TASK MATERIAL:
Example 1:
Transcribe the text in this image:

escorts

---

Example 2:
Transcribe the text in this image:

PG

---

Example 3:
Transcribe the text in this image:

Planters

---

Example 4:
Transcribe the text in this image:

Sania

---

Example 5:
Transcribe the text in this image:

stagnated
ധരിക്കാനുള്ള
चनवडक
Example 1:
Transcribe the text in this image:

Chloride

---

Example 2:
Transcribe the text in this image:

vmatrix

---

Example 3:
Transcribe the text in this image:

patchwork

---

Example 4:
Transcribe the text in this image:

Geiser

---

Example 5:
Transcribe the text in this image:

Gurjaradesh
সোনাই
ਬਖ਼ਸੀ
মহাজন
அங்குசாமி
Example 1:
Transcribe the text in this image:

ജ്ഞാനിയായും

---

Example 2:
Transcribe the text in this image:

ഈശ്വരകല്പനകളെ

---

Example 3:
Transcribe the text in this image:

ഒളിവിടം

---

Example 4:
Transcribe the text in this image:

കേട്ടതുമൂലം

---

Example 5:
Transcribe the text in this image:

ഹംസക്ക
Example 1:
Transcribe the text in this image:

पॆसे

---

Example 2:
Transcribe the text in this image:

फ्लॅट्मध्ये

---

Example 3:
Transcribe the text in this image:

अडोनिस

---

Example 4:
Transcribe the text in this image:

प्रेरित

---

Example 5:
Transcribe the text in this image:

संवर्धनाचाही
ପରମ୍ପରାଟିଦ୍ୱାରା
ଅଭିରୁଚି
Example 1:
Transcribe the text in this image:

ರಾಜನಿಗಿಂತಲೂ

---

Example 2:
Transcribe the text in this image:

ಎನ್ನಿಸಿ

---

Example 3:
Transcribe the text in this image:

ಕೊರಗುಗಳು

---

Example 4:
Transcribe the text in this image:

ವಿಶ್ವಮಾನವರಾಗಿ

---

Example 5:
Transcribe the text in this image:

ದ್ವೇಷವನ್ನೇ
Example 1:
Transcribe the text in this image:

GIVEN INSTRUCTION: Update the entries above by changing every "Transcribe" to "Write out", keeping everything else the same.

ANSWER:
Example 1:
Write out the text in this image:

escorts

---

Example 2:
Write out the text in this image:

PG

---

Example 3:
Write out the text in this image:

Planters

---

Example 4:
Write out the text in this image:

Sania

---

Example 5:
Write out the text in this image:

stagnated
ധരിക്കാനുള്ള
चनवडक
Example 1:
Write out the text in this image:

Chloride

---

Example 2:
Write out the text in this image:

vmatrix

---

Example 3:
Write out the text in this image:

patchwork

---

Example 4:
Write out the text in this image:

Geiser

---

Example 5:
Write out the text in this image:

Gurjaradesh
সোনাই
ਬਖ਼ਸੀ
মহাজন
அங்குசாமி
Example 1:
Write out the text in this image:

ജ്ഞാനിയായും

---

Example 2:
Write out the text in this image:

ഈശ്വരകല്പനകളെ

---

Example 3:
Write out the text in this image:

ഒളിവിടം

---

Example 4:
Write out the text in this image:

കേട്ടതുമൂലം

---

Example 5:
Write out the text in this image:

ഹംസക്ക
Example 1:
Write out the text in this image:

पॆसे

---

Example 2:
Write out the text in this image:

फ्लॅट्मध्ये

---

Example 3:
Write out the text in this image:

अडोनिस

---

Example 4:
Write out the text in this image:

प्रेरित

---

Example 5:
Write out the text in this image:

संवर्धनाचाही
ପରମ୍ପରାଟିଦ୍ୱାରା
ଅଭିରୁଚି
Example 1:
Write out the text in this image:

ರಾಜನಿಗಿಂತಲೂ

---

Example 2:
Write out the text in this image:

ಎನ್ನಿಸಿ

---

Example 3:
Write out the text in this image:

ಕೊರಗುಗಳು

---

Example 4:
Write out the text in this image:

ವಿಶ್ವಮಾನವರಾಗಿ

---

Example 5:
Write out the text in this image:

ದ್ವೇಷವನ್ನೇ
Example 1:
Write out the text in this image:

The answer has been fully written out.